*Goal of the exercise:*
Write the data out in full and word for word. Do not include images.

*Given material:*
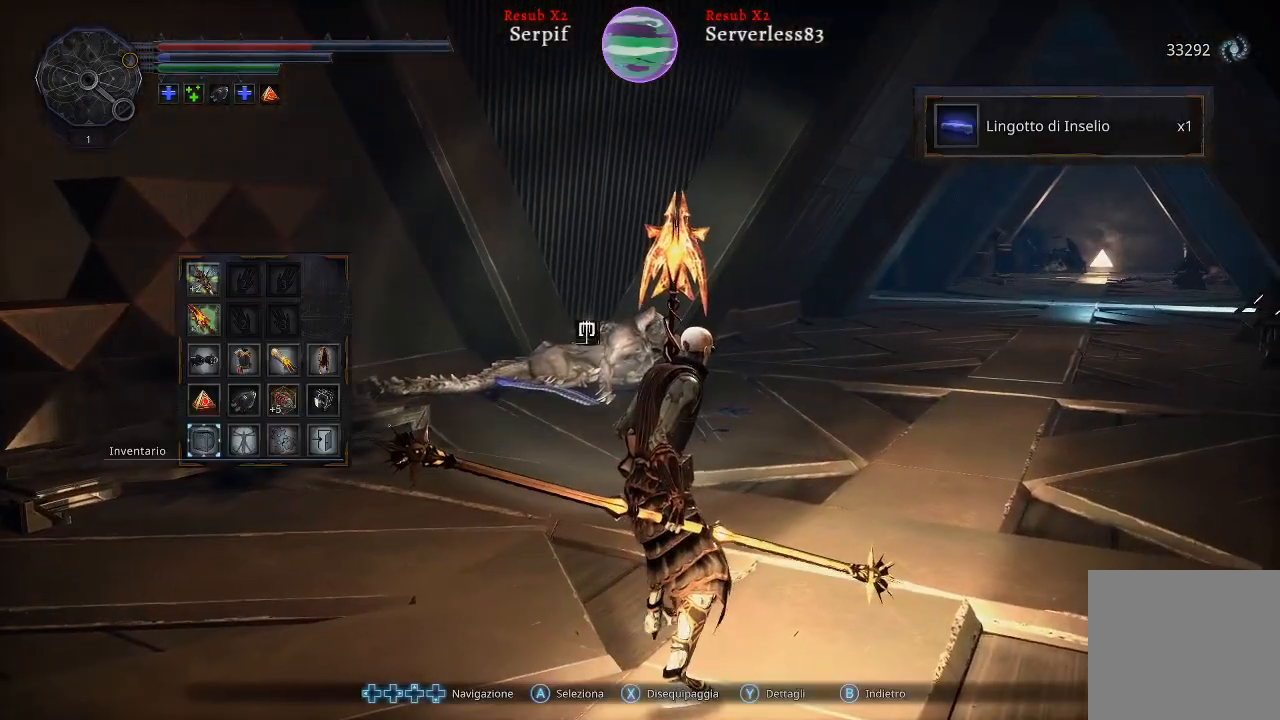
{"buttons": ["DPAD_DOWN"], "left_stick": "center", "right_stick": "center", "events": [[17, "START", "up"], [500, "DPAD_DOWN", "down"]]}
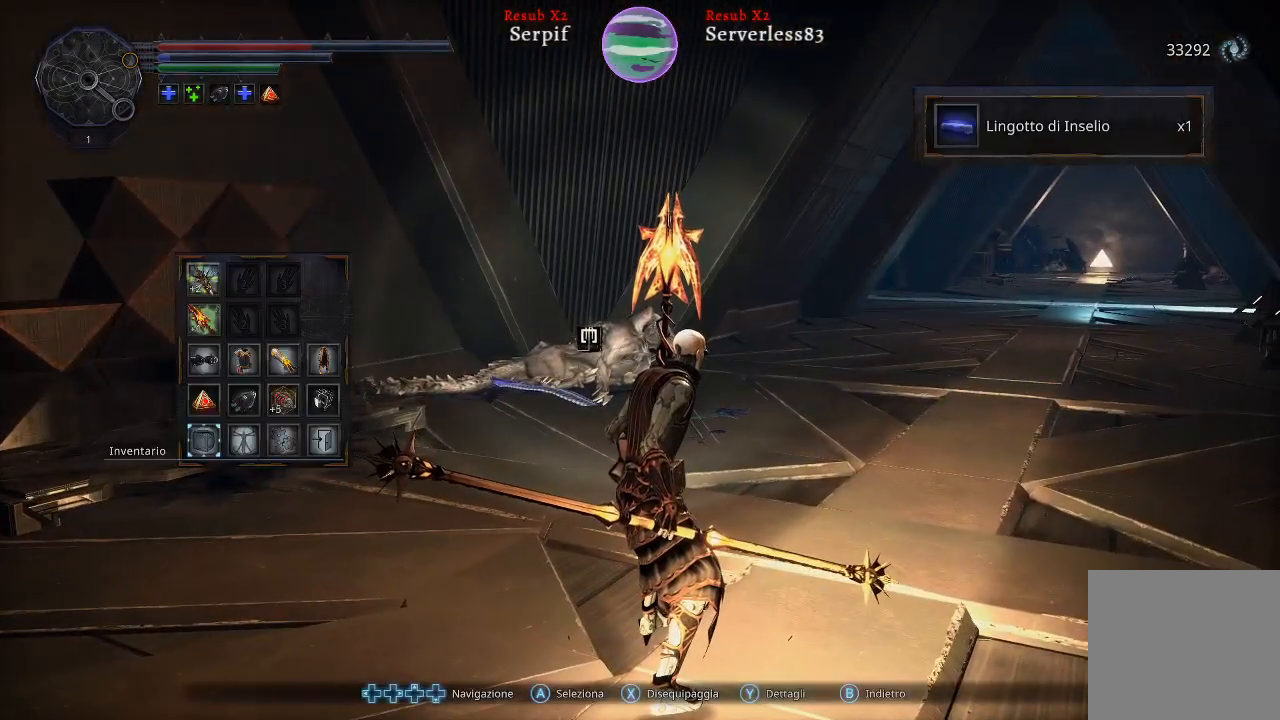
{"buttons": [], "left_stick": "center", "right_stick": "center", "events": [[117, "DPAD_DOWN", "up"], [250, "A", "down"], [350, "A", "up"]]}
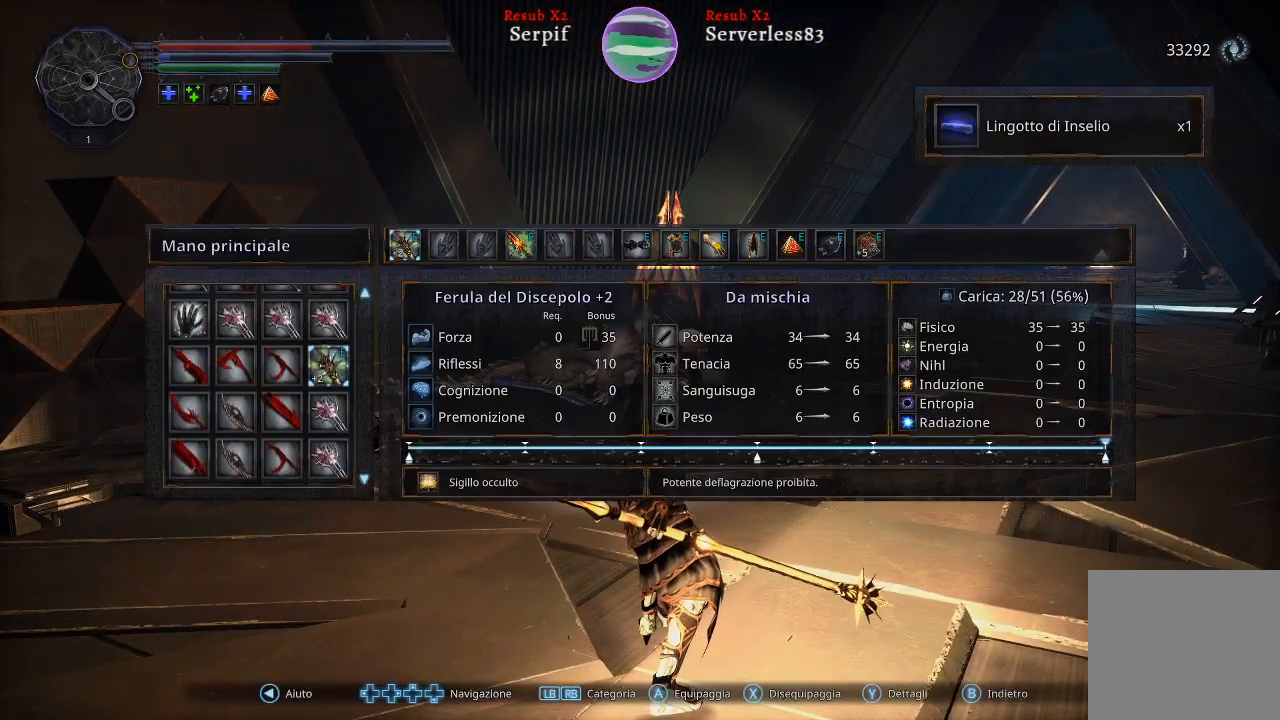
{"buttons": [], "left_stick": "center", "right_stick": "center", "events": [[283, "B", "down"], [350, "B", "up"]]}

*Your response:*
{"buttons": ["DPAD_DOWN"], "left_stick": "center", "right_stick": "center", "events": [[17, "START", "up"], [500, "DPAD_DOWN", "down"]]}
{"buttons": [], "left_stick": "center", "right_stick": "center", "events": [[117, "DPAD_DOWN", "up"], [250, "A", "down"], [350, "A", "up"]]}
{"buttons": [], "left_stick": "center", "right_stick": "center", "events": [[283, "B", "down"], [350, "B", "up"]]}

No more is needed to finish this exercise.